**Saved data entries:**
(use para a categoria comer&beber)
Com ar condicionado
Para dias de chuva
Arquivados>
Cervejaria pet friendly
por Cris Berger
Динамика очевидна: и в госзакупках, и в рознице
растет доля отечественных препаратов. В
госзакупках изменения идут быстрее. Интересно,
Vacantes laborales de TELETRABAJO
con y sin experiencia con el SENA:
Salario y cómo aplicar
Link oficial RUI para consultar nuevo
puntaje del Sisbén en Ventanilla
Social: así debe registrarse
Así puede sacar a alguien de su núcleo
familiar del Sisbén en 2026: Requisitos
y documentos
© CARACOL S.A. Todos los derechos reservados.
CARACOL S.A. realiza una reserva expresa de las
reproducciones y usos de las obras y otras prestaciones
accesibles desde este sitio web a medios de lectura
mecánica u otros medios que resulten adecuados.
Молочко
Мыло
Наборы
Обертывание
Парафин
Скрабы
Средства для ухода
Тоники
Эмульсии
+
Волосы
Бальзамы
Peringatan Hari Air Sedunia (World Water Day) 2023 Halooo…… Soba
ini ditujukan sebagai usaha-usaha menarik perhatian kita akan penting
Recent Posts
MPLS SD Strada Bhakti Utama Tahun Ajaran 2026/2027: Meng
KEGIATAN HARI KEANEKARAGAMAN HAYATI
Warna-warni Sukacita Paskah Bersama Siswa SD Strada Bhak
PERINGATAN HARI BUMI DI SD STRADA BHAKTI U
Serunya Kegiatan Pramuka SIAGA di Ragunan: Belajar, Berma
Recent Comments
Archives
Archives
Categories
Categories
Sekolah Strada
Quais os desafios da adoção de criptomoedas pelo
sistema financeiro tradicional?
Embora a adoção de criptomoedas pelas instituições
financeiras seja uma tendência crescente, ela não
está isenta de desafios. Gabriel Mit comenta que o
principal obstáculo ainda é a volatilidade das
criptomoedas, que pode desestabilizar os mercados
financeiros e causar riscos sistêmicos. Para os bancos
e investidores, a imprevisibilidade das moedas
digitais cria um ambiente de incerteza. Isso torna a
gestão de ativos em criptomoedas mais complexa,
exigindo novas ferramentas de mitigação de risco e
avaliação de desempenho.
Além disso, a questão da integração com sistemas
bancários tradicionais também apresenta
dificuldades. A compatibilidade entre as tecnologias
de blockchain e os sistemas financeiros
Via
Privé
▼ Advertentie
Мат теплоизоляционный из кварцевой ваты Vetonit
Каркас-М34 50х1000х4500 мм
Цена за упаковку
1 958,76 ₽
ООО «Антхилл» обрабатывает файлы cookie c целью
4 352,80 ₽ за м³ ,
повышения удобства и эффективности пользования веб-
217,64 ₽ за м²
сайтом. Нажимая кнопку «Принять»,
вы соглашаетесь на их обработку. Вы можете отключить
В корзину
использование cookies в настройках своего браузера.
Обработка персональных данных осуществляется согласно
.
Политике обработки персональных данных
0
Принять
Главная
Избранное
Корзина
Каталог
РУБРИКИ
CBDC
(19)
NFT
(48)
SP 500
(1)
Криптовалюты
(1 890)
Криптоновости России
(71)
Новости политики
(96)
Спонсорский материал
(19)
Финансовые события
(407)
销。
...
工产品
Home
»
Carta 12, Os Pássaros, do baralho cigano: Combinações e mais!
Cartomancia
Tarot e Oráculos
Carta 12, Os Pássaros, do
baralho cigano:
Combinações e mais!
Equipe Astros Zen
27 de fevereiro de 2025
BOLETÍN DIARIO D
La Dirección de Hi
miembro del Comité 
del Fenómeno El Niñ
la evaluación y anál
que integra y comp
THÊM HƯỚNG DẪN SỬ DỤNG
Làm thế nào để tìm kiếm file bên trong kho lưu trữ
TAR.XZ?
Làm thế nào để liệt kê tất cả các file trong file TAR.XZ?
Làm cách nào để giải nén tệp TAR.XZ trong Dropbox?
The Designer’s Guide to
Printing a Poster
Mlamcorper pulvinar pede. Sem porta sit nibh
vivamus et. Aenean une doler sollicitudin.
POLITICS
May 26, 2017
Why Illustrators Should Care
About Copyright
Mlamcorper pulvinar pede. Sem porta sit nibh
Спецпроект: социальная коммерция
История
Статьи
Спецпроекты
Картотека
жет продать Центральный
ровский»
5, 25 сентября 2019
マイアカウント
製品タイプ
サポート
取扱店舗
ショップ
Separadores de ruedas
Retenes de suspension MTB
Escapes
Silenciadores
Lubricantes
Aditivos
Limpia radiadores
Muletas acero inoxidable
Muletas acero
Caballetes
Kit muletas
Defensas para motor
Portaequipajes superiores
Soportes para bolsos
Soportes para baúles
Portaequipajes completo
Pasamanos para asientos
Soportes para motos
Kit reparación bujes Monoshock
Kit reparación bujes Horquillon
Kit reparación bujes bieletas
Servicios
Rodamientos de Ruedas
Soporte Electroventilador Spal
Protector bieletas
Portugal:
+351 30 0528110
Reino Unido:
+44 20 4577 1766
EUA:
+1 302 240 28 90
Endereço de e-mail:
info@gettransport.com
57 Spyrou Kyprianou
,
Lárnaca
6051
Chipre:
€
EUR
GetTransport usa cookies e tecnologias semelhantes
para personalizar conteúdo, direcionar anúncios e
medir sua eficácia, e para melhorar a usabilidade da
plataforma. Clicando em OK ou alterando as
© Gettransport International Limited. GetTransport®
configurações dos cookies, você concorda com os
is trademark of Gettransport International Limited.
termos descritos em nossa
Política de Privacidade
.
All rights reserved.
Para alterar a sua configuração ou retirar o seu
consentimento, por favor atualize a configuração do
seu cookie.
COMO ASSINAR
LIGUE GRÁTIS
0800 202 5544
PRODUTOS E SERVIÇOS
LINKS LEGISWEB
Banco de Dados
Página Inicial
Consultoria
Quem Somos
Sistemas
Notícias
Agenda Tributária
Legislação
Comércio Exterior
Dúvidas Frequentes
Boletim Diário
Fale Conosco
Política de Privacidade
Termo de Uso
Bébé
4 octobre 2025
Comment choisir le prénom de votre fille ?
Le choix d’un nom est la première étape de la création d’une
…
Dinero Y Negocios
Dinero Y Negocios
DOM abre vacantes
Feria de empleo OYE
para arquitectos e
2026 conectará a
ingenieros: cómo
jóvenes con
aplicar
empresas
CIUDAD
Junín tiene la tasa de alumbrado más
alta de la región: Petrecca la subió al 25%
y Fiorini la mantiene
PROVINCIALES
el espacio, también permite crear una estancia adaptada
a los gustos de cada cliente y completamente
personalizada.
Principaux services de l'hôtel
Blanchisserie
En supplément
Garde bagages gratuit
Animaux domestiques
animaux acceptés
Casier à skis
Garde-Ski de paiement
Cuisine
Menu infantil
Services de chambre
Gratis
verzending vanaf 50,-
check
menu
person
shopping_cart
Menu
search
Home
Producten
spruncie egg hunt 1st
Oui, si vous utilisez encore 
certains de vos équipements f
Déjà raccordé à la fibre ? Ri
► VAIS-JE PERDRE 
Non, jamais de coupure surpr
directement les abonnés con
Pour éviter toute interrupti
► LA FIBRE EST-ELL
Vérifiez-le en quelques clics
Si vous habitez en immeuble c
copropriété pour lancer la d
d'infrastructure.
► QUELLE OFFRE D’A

**What is needed:**
Can you copy the listing from its start through the line containing "está isenta de", replacing "Cervejaria" with "Cafeteria" and leaving everything else unchanged?

**Answer section:**
(use para a categoria comer&beber)
Com ar condicionado
Para dias de chuva
Arquivados>
Cafeteria pet friendly
por Cris Berger
Динамика очевидна: и в госзакупках, и в рознице
растет доля отечественных препаратов. В
госзакупках изменения идут быстрее. Интересно,
Vacantes laborales de TELETRABAJO
con y sin experiencia con el SENA:
Salario y cómo aplicar
Link oficial RUI para consultar nuevo
puntaje del Sisbén en Ventanilla
Social: así debe registrarse
Así puede sacar a alguien de su núcleo
familiar del Sisbén en 2026: Requisitos
y documentos
© CARACOL S.A. Todos los derechos reservados.
CARACOL S.A. realiza una reserva expresa de las
reproducciones y usos de las obras y otras prestaciones
accesibles desde este sitio web a medios de lectura
mecánica u otros medios que resulten adecuados.
Молочко
Мыло
Наборы
Обертывание
Парафин
Скрабы
Средства для ухода
Тоники
Эмульсии
+
Волосы
Бальзамы
Peringatan Hari Air Sedunia (World Water Day) 2023 Halooo…… Soba
ini ditujukan sebagai usaha-usaha menarik perhatian kita akan penting
Recent Posts
MPLS SD Strada Bhakti Utama Tahun Ajaran 2026/2027: Meng
KEGIATAN HARI KEANEKARAGAMAN HAYATI
Warna-warni Sukacita Paskah Bersama Siswa SD Strada Bhak
PERINGATAN HARI BUMI DI SD STRADA BHAKTI U
Serunya Kegiatan Pramuka SIAGA di Ragunan: Belajar, Berma
Recent Comments
Archives
Archives
Categories
Categories
Sekolah Strada
Quais os desafios da adoção de criptomoedas pelo
sistema financeiro tradicional?
Embora a adoção de criptomoedas pelas instituições
financeiras seja uma tendência crescente, ela não
está isenta de desafios. Gabriel Mit comenta que o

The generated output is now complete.